Of course, it’s not all about kangaroos and koalas, and Rottnest Island greatly increases the cute stakes with its resident quokka population. A ferry ride from Perth, these friendly little marsupials are surprisingly at ease in front of the camera. 

Koala resting in a tree

Credit: KiltedArab

Make a splash with an underwater adventure

Queensland’s coastal towns – from Cairns to Port Douglas – are hopping off points for scuba and snorkelling expeditions to the Great Barrier Reef, where colourful coral provides an underwater habitat for turtles, thousands of varieties of tropical fish and reef sharks.

But, if you are feeling brave, you can paddle alongside the biggest fish in the world at the Ningaloo Reef in Western Australia. Board a boat at Exmouth and prepare to get up close to whale sharks – swimming with these gentle giants makes for a truly mind-blowing memory.

Learn some underwater acrobatics from the sea lions who call South Australia’s Eyre Peninsula home or, if you prefer to spot marine life from a boat, make for the other side of Adelaide’s St Vincent Gulf and the Fleurieu Peninsula for the chance to see dolphins frolicking in the water around you. 

Ningaloo Reef, Exmouth

Credit: Wildlife Australia

Flap your wings at a real-life big bird

For a picture-perfect view of the Australian outback, look out for emus running alongside the road. Australia’s national bird – the emu appears alongside a kangaroo on the country’s passports – is especially common in the Ikara-Flinders Ranges National Park, which is near to the vineyards and cellar doors of Clare Valley. Closer to Adelaide, Cleland Wildlife Park offers the chance to walk around roaming emus and even eat a breakfast picnic hamper while surrounded by wild lorikeets.

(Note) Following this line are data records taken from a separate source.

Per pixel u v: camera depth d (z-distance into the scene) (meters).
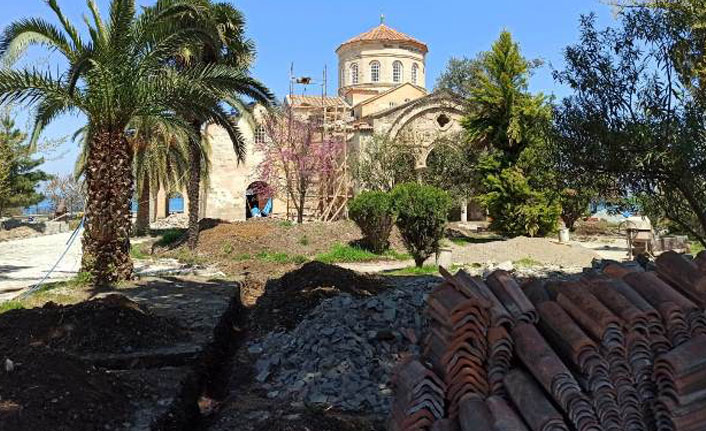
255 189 38.31
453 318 2.94
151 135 19.83
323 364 6.09
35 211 53.47
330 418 4.94
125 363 6.14
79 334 6.45
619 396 2.79
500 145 25.48
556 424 2.60
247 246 19.72
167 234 24.22
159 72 11.91
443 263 15.51
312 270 11.45
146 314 7.25
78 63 10.24
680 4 7.41
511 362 2.99
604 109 7.54
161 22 11.38
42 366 4.62
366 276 12.01
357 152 32.94
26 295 10.70
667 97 7.40
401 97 41.22
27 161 35.09
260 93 13.60
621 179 7.61
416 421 2.86
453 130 34.50
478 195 28.27
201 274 14.82
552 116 8.03
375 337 6.63
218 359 7.24
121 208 11.49
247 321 9.43
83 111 11.34
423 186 15.84
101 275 11.43
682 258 3.50
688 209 8.08
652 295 3.16
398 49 44.72
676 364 2.78
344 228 22.33
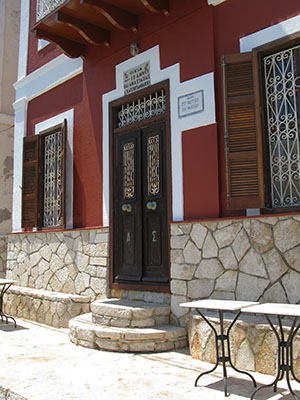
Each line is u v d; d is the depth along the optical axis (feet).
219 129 17.13
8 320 23.67
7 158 34.58
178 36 18.86
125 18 20.26
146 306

Talking of birds, have your binoculars at the ready wherever you go for the chance to see kookaburras – listen out for their trademark ‘laughing’ call – eagles, owls and parrots. Several wildlife centres, like Taronga Zoo on the outskirts Sydney and Healesville Sanctuary near Melbourne, give visitors the opportunity to see colourful cockatoos during a free-flight demonstration.